Ainsi, l’établissement cartographie les risques de toutes natures, opérationnels, financiers, juridiques de la structure et de ses opérations, les analyse et établit des plans d’action pour y remédier.

Cette organisation et cette culture du risque ont permis de relever de nombreux défis juridiques pour le moins complexes et variés.

Des procédures documentées et un développement des compétences en gestion de projet juridique

L’effort porté à la rédaction de procédures et à la traçabilité des décisions prises a été développé dès la mise en place de la direction juridique, et maintes fois salué par les organismes de contrôle. 

Il a été accompagné d’actions de sensibilisation et de formation internes sur de nombreuses thématiques comme la gestion des conflits d’intérêts.

La mise à jour et l’enrichissement des procédures comme le développement des formations en interne contribuent à améliorer l’acculturation des salariés aux règles et enjeux du droit.

Un nouveau métier et de nouveaux outils créés pour la circonstance

La mission de supervision créée par les textes constitutifs pour garantir le respect des coûts, des délais et des ambitions fixés par la SOLIDEO, a demandé une certaine agilité juridique dans l’écriture et l’exécution du conventionnement avec les maitres d’ouvrages publics et privés des 70 ouvrages ainsi qu’avec le Comité d’organisation des Jeux Olympiques et Paralympiques Paris 2024.

Avec son corollaire, le mécanisme de substitution permet à la SOLIDEO de se substituer au maître d'ouvrage en cas de défaillance de celui-ci préalablement à la mise à disposition des ouvrages pour les besoins des jeux olympiques et paralympiques.

Coté aménageur, la nouveauté a résidé dans le travail sur la réversibilité des bâtiments qui auront deux usages successifs pendant les Jeux et après les Jeux.
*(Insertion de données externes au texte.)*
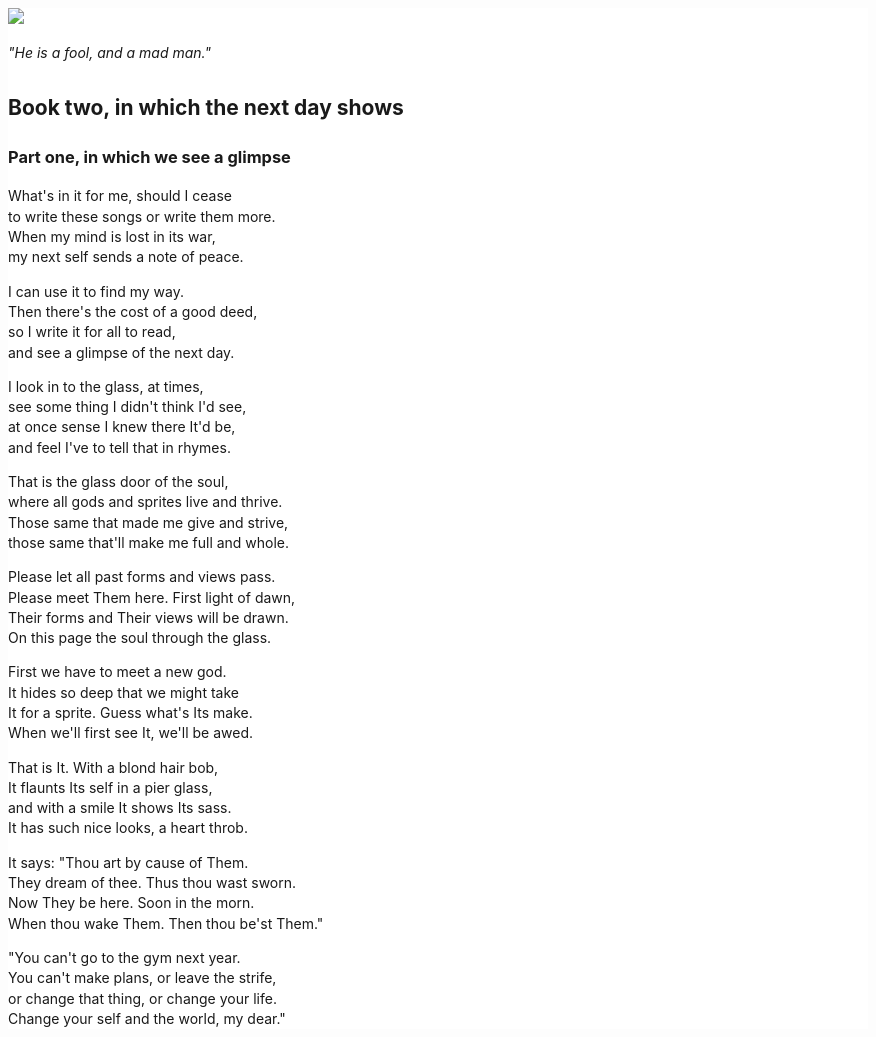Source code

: 
<img src="svg/book1-part4.svg" width="500" />

_"He is a fool, and a mad man."_





## Book two, in which the next day shows



### Part one, in which we see a glimpse

What's in it for me, should I cease <br>
to write these songs or write them more. <br>
When my mind is lost in its war,  <br>
my next self sends a note of peace.

I can use it to find my way. <br>
Then there's the cost of a good deed, <br>
so I write it for all to read,  <br>
and see a glimpse of the next day.

I look in to the glass, at times, <br>
see some thing I didn't think I'd see, <br>
at once sense I knew there It'd be, <br>
and feel I've to tell that in rhymes.

That is the glass door of the soul, <br>
where all gods and sprites live and thrive. <br>
Those same that made me give and strive, <br>
those same that'll make me full and whole.

Please let all past forms and views pass. <br>
Please meet Them here. First light of dawn,  <br>
Their forms and Their views will be drawn. <br>
On this page the soul through the glass.

First we have to meet a new god. <br>
It hides so deep that we might take <br>
It for a sprite. Guess what's Its make. <br>
When we'll first see It, we'll be awed.

That is It. With a blond hair bob, <br>
It flaunts Its self in a pier glass, <br>
and with a smile It shows Its sass. <br>
It has such nice looks, a heart throb.

It says: "Thou art by cause of Them. <br>
They dream of thee. Thus thou wast sworn. <br>
Now They be here. Soon in the morn. <br>
When thou wake Them. Then thou be'st Them."

"You can't go to the gym next year. <br>
You can't make plans, or leave the strife, <br>
or change that thing, or change your life. <br>
Change your self and the world, my dear."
Cette transformation des immeubles a nécessité un travail nouveau de mise au point des projets dans un calendrier extrêmement contraint avec un outil innovant spécifiquement conçu pour les Jeux de Paris 2024 qu’est le permis à double état, instauré par l’article 15 de la loi n°2018-202 du 26 mars 2018 relative à l’organisation des jeux Olympiques et Paralympiques de 2024.

Concevoir et réaliser un projet, selon deux états successifs, qui doivent obligatoirement se combiner sans avoir nécessairement les mêmes objectifs réinterroge les pratiques habituelles en matière de conduite de projet et d’ingénierie juridique.
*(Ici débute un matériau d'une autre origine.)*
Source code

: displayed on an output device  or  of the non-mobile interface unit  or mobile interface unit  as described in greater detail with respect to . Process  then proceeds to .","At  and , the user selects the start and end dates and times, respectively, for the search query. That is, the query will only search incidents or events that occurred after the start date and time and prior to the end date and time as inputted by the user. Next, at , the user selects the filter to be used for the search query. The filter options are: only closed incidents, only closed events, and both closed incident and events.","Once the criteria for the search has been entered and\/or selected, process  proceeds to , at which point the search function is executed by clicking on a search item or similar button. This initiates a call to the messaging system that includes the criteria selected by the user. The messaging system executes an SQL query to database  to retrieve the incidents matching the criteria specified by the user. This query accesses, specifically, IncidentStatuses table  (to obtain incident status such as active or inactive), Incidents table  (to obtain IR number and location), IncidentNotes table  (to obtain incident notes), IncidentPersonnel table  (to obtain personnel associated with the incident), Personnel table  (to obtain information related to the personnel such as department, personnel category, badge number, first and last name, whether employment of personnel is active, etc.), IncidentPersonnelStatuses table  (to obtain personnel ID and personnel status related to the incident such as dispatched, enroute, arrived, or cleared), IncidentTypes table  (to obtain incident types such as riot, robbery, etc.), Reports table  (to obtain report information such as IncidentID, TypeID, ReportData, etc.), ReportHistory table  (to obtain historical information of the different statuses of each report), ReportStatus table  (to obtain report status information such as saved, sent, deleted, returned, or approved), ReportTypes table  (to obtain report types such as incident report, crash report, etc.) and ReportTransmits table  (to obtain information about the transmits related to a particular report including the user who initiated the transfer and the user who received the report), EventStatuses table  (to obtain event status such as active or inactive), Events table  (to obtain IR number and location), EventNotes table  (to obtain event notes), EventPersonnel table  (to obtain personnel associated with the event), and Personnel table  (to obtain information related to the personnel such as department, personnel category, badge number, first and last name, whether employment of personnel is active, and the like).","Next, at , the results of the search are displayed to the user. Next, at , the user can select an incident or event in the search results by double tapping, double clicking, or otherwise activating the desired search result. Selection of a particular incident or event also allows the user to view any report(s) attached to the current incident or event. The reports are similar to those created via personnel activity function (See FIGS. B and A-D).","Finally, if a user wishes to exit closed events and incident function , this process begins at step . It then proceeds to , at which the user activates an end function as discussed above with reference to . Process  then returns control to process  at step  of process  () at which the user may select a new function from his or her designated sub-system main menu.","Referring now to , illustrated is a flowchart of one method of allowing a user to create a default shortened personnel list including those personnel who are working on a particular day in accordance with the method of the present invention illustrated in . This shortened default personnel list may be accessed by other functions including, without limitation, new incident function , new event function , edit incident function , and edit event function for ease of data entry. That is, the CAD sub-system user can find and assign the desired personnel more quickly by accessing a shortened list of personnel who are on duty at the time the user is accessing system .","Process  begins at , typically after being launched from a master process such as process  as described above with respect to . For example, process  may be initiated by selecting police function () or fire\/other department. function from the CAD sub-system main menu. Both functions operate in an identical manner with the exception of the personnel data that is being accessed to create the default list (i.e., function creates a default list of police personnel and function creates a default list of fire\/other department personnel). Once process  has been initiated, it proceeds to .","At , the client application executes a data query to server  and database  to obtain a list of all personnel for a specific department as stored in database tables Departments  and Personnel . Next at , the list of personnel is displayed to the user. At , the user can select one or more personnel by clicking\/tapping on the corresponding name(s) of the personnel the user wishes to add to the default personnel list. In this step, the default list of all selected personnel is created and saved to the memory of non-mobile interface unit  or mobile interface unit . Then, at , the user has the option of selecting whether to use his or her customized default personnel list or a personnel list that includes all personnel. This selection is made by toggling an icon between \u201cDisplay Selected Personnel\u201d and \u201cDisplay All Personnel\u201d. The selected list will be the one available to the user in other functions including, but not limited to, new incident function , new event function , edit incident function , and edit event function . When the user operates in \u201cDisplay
D’autres outils ont été introduits par la loi olympique précitée pour accélérer les projets d’aménagement et de constructions tels que la procédure d'expropriation d'extrême urgence, la participation du public par voie électronique dans les procédures en lieu et place de l’enquête publique, la procédure de conception-réalisation sans condition de motifs d'ordre technique. 

Enfin, le décret 2018-1249 du 26 décembre 2018 attribue à la Cour administrative d'appel de Paris le contentieux des opérations d'urbanisme, d'aménagement et de maîtrise foncière afférentes aux jeux Olympiques et Paralympiques de 2024.

La mise en œuvre de ces nouveaux outils a engendré de nombreuses interrogations auxquelles la SOLIDEO a dû répondre et a nécessité une ingénierie juridique pour adapter les pratiques juridiques existantes.